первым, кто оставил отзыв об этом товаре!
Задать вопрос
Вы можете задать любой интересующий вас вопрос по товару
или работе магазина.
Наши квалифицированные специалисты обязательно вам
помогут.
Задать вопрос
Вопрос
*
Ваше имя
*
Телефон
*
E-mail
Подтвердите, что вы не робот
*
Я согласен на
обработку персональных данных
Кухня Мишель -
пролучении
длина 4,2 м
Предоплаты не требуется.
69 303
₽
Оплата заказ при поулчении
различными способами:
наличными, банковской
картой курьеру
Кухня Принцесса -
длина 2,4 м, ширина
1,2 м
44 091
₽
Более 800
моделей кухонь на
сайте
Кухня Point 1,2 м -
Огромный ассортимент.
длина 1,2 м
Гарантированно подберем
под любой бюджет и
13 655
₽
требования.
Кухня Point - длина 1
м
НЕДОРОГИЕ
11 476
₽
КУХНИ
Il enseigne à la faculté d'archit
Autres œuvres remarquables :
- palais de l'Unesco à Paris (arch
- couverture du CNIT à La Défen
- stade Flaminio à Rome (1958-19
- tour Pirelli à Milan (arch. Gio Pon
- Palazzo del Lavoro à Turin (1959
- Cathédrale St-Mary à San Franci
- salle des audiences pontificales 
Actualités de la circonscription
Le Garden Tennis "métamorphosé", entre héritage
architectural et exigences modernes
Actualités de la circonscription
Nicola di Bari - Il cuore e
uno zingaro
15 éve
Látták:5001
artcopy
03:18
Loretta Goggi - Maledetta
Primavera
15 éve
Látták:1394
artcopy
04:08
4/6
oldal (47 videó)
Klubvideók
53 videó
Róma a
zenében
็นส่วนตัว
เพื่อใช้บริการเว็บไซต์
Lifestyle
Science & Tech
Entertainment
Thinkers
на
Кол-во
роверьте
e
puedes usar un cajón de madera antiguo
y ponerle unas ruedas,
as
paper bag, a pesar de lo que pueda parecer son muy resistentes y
———
数一数上面的记录中有多少行含有字符串“любой”，区分大小写。只写出行数。

» **你的回答**: 2